==== Given text ====

From an article i just read,

http://stackoverflow.com/questions/424675/ui-layer-abstraction

Well are there any setbacks to a full separation between the presentation layer and the business layer?

This question actually came from a problem of tracing the progress of a process (certain series of instructions) and updating a progress bar accordingly for example.

Now the only one who knows the actual progress is the process itself, and that is in the business layer. So if both layers are pretty separate, how can I reach the progress bar from within the business layer without stepping on the presentation layer's domain? Or at least return progress values to the presentation layer?

+6  A: 

IMHO the dialog about seperating layers misses one key fact: While layers need to be seperated for many reasons, that doesn't mean they can't do things to make things eaiser for the other layers.

We had a similar requirement - a progress bar for a long-running business process. What we did was define progress-events in the business layer code. These events would be called at vairous times - percentages complete, for example - and 'someone' subscribed to them. In our case, it was the UI layer!

So the layers are seperated, but 'business' has to understand that someone might want to watch it!

n8wrl
yep that's what i'll do.Thanks a lotand thanks for all of you
+1  A: 

Make the presentation layer query the business layer for progress status.

anon
+1  A: 

dependency injection.

IOW your presentation layer implements some business layer callback interface (hence dependencies are in the good direction: ui->biz) and registers to the business component at runtime. In that case the business component sends progress updates to its callback interface and does not care of "who" is listening.

cadrian
A: 

An "inner" layer is able to call code in an "outer" layer, as long as the outer layer specifies what the callback code is. This can be expressed through objects, interface, delegates or function pointers, depending on the language.

void DoSomethingLengthy(string arg1, Action<double> progressCallback)

==== Record extracts ====

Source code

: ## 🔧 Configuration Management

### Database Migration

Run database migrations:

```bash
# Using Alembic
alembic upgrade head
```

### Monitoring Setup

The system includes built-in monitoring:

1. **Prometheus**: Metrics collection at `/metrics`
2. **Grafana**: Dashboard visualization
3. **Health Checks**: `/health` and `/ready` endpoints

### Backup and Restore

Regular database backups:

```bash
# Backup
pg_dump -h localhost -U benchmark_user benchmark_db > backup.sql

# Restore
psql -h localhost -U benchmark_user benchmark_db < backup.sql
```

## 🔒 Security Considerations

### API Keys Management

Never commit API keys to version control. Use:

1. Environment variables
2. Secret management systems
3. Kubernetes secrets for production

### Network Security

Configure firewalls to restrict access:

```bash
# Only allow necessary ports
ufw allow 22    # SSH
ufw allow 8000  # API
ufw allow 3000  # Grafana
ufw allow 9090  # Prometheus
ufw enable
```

====

Aim of the task =
Can you resume the discussion on separating the presentation and business layers, starting right after its last line? The records come from a separate source.

Answer space =
{
    // during the operation
    progressCallback(0.5); // halfway
}

DoSomethingLengthy("blah", progress => bar.Value = 100 * progress);
Daniel Earwicker
A: 

You should consider the "progress bar" as two separate pieces of logic as well.

The bar that the user sees is 100% presentation, and as such all logic to make it grow should be contained in the view.

Your business layer could they expose an "ProgressUpdated" event which simply fires every X percent.

The view would subscribe to said event, and display meaningfully on the UI.

nikmd23
+1  A: 

Obviously the buisness layer must know what progress has been made. It must then either tell the presentation layer when progress has been made or the presentation layer must ask the business layer. Whichever you prefer.

The key point is that the presentation layer should not be making a judgement of what progress has been made and the buisness layer must not be deciding how to present the information to the user.

Regards

Howard May
A: 

Another one I've found is that the metadata of the business layer - e.g. field lengths and uniqueness in a database - are stuff that presentation layers need to know about.

You can either export it from the business layer or have it in a common module that the two share, but it's important you don't end up duplicating the same information in the business layer as database field lengths and in the presentation layer as input constraints.